--- STUDY TEXT ---
•••

TORONTO -- As bushfires rage along the Australian east coast, reports that they have made koalas “functionally extinct” are exaggerated, according to wildlife experts.

More than 350 koalas are feared to have been killed by bushfires in New South Wales since late October, according to CNN. Some news outlets have reported as many as 1,000 of the animals have perished.

Stories have circulated on social media in recent days that the marsupials are now functionally extinct in their native land.

But that claim was made in May by a conservation group, the Australian Koala Foundation, who blamed widespread deforestation.

Koalas, which live in eucalyptus trees, have been reduced to just 80,000 in the wild, according to the AKF.

Scientists disputed the claim at the time.

Chris Johnson, professor of wildlife conservation at the University of Tasmania, told National Geographic the species still has hope.

“We’re not going to see koalas go extinct this fast,” he said.

“Koala populations will continue to decline because of lots of interacting reasons, but we’re not at the point where one event could take them out.”

In 2016, experts estimated there were around 329,000 koalas in Australia.

“It’s very difficult to estimate koala populations, even at the best of times,” Christine Adams-Hosking, a postdoctoral research fellow at the University of Queensland told National Geography.

“Some populations are becoming locally extinct and others are doing just fine.”

According to the Australian government koalas are vulnerable to extinction, a step above endangered.

•••

--- EXTRACTED INFORMATION ---
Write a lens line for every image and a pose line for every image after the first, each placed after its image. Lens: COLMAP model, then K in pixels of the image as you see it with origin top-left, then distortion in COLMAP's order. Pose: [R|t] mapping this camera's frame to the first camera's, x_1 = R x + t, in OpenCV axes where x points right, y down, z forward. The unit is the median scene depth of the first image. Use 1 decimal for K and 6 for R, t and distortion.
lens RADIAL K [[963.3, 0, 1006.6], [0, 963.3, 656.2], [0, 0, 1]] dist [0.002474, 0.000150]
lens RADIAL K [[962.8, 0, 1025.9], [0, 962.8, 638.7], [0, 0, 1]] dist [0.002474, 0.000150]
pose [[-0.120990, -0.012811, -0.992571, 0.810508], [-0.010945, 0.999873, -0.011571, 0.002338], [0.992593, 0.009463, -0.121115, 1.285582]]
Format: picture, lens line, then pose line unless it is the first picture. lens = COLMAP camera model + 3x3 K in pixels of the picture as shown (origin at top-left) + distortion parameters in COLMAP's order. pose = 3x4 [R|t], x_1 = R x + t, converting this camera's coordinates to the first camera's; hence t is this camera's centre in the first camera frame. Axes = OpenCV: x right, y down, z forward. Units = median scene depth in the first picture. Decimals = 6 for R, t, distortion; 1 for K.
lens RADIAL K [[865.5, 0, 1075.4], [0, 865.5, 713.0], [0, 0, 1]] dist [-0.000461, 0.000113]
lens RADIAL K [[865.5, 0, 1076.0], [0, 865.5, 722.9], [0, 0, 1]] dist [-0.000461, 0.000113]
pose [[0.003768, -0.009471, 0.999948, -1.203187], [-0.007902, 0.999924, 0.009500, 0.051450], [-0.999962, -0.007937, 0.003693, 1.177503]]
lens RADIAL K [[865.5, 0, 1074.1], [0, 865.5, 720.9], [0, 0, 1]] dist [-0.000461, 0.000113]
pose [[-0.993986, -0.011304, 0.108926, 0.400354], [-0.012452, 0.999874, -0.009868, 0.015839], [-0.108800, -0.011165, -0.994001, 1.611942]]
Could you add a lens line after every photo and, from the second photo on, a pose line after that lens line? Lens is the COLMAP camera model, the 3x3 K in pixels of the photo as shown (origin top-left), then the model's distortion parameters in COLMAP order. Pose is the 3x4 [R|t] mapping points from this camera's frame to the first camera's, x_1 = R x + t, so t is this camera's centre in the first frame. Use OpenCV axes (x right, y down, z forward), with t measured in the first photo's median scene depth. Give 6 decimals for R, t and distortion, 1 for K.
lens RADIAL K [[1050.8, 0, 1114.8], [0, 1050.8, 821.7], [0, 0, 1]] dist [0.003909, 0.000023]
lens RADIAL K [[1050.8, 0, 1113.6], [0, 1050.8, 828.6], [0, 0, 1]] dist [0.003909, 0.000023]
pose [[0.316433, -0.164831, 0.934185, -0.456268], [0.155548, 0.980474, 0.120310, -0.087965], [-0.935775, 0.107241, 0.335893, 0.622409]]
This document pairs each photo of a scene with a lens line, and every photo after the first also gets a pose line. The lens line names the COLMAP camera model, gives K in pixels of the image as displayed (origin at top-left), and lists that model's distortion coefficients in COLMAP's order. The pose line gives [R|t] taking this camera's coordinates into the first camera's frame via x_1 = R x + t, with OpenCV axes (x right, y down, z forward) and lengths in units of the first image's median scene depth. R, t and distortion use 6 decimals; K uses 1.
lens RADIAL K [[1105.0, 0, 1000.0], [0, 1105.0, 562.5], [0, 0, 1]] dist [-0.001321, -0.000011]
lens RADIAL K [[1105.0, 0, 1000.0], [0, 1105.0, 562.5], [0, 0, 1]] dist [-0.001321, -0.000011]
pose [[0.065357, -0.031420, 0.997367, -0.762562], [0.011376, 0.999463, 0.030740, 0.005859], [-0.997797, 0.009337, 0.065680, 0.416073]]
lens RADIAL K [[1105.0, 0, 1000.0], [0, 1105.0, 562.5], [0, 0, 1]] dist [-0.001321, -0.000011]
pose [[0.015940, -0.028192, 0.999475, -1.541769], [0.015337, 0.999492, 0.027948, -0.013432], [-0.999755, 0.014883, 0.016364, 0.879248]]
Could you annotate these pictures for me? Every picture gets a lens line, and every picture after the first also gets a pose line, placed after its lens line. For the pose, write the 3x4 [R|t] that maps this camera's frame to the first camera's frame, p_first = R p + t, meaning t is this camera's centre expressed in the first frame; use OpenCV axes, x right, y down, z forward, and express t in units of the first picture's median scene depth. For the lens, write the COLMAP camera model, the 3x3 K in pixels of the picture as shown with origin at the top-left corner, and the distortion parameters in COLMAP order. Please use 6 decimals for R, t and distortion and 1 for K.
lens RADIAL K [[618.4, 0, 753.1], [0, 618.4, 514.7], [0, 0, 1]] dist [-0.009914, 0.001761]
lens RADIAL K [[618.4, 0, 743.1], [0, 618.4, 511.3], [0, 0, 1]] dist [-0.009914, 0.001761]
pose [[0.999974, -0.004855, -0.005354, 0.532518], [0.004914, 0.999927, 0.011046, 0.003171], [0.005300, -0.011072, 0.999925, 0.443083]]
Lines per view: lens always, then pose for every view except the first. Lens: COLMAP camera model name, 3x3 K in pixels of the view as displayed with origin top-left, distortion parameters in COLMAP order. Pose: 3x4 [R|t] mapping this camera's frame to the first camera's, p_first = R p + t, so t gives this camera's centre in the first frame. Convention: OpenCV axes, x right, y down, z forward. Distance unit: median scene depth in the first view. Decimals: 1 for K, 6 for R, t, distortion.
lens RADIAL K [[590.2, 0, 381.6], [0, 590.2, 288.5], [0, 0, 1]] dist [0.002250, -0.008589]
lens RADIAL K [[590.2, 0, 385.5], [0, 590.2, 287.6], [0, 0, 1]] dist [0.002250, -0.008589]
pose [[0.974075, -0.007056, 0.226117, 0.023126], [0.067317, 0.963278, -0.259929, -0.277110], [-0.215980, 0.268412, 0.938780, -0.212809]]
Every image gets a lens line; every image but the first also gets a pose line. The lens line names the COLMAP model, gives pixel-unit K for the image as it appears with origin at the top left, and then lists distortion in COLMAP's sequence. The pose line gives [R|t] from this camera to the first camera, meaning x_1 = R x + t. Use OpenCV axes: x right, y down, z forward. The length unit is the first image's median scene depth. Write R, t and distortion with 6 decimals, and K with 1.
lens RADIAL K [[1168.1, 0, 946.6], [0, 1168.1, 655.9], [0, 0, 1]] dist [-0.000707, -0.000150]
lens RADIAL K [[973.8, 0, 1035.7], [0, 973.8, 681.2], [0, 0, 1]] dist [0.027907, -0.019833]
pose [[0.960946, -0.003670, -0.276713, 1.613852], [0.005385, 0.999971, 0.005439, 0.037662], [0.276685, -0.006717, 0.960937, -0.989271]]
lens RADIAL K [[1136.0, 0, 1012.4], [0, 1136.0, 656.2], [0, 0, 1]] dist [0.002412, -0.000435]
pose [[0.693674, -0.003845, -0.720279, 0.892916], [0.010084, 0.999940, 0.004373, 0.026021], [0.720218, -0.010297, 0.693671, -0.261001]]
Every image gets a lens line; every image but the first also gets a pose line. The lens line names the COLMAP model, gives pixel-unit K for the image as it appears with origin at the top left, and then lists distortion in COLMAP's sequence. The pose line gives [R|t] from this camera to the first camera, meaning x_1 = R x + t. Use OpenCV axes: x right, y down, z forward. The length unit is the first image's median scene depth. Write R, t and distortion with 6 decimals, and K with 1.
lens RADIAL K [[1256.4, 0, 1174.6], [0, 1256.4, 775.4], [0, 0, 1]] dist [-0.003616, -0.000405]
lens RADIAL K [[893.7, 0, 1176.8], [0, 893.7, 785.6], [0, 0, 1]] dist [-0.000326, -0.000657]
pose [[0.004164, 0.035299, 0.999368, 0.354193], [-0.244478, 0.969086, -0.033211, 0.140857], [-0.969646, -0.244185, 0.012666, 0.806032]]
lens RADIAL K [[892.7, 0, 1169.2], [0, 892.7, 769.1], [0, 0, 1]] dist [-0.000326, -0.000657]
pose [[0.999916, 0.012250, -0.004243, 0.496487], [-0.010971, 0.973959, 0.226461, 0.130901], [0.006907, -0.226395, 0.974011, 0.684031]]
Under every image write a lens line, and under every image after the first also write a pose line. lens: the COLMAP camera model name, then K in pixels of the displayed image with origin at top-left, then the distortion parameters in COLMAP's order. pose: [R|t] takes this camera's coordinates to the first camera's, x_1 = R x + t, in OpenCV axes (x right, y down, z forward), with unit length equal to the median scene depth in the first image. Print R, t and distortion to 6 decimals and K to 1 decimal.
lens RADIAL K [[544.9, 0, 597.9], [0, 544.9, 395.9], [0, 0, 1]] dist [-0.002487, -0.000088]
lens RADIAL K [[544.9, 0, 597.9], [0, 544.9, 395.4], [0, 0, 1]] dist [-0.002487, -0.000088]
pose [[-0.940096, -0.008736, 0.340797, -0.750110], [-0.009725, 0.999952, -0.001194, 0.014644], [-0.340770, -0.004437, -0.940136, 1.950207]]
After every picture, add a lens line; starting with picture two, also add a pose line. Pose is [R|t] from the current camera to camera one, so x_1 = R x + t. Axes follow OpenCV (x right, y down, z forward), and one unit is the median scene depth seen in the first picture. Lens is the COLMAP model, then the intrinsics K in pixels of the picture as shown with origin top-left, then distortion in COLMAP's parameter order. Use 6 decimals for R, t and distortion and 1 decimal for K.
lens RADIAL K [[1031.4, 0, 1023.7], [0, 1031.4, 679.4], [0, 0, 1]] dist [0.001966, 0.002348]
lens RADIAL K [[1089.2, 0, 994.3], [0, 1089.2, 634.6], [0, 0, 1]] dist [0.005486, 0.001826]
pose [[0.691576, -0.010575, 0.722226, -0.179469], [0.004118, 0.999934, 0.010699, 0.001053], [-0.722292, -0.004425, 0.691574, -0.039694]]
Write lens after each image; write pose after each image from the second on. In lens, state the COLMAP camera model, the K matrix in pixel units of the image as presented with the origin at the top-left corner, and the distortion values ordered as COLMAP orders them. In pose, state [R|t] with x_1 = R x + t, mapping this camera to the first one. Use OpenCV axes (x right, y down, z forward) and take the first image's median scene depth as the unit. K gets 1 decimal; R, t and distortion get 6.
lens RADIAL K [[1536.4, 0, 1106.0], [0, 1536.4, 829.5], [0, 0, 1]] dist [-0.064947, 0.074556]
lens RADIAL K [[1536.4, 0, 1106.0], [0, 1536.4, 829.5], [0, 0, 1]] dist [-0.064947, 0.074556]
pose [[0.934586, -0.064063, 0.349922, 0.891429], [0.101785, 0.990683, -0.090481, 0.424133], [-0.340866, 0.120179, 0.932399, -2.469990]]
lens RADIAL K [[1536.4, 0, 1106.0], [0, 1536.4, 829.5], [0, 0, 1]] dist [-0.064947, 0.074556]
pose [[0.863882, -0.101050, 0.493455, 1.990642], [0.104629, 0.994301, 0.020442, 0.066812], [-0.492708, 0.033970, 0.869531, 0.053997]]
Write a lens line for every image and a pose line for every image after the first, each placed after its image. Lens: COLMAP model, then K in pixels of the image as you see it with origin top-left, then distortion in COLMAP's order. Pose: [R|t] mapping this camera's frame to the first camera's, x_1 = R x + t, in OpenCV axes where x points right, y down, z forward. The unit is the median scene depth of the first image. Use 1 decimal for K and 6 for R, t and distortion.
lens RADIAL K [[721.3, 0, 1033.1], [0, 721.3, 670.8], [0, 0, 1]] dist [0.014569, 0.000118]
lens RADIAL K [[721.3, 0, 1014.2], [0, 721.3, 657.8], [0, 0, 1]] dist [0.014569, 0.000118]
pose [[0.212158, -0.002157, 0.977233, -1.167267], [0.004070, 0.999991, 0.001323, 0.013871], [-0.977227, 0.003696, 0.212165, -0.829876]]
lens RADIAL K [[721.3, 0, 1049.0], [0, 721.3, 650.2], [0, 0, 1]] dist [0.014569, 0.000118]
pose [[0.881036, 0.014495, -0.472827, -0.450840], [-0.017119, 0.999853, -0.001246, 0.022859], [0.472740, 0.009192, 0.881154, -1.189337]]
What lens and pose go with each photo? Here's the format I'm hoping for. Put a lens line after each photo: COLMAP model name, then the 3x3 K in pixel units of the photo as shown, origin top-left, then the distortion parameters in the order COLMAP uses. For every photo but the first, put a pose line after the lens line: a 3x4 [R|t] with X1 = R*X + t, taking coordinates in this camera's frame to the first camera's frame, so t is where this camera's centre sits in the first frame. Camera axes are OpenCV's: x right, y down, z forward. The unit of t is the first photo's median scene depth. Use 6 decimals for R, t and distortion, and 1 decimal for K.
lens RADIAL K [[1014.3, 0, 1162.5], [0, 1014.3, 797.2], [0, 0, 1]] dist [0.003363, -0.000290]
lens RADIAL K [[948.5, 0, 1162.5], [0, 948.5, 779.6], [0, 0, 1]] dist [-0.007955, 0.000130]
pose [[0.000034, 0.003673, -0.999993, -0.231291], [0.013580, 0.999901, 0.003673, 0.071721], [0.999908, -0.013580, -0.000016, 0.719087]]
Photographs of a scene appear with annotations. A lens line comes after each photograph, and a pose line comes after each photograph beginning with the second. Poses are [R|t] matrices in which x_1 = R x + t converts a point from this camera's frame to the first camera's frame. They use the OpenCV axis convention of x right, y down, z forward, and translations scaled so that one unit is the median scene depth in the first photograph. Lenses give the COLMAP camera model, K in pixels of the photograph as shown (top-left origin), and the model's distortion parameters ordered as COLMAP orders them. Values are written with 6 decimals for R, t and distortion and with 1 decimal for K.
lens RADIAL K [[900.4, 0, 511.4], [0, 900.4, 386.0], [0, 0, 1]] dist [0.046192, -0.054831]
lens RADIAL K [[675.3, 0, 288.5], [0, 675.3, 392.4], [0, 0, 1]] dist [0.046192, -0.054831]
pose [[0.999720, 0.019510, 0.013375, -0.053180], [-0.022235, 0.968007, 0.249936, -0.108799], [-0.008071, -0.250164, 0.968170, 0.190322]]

•••

--- EXPLORE THE MATERIAL ---
(1) Sum up the koala article above in two sentences.
(2) Please write the next paragraph of the koala article above, picking up after its final sentence.

--- RESPONSES ---
(1) Wildlife experts say reports that bushfires on Australia's east coast have made koalas functionally extinct are exaggerated, though more than 350 koalas are feared to have been killed in New South Wales since late October. That claim was made in May by the Australian Koala Foundation, which blamed widespread deforestation, but scientists disputed it, and the Australian government lists koalas as vulnerable to extinction, a step above endangered.

(2)
The cuddly marsupial is listed as “vulnerable” on the IUCN Red List.

This year’s bushfires was started by a lightning strike at the end of October in a forest 300 kilometres north of Sydney and has since burnt through 2,000 hectares.

Sue Ashton, president of Port Macquarie Koala Hospital, which is treating some of the worst-affected animals, told The Associated Press that two-thirds of that area was koala habitat.

A nocturnal animal, koalas can sleep for up to 20 hours a day and eat about a kilogram of eucalyptus leaves each night. It is one of Australia’s most recognized animals and is native only to the east side of the continent.

Australia's wildfire season has made a particularly early and devastating start in the southern hemisphere spring due to above-average temperatures and below-average rainfall that has left much of the east coast in drought, AP reports.

Summer in Australia starts on December 1 and with hotter months ahead there are fears the fires could get worse.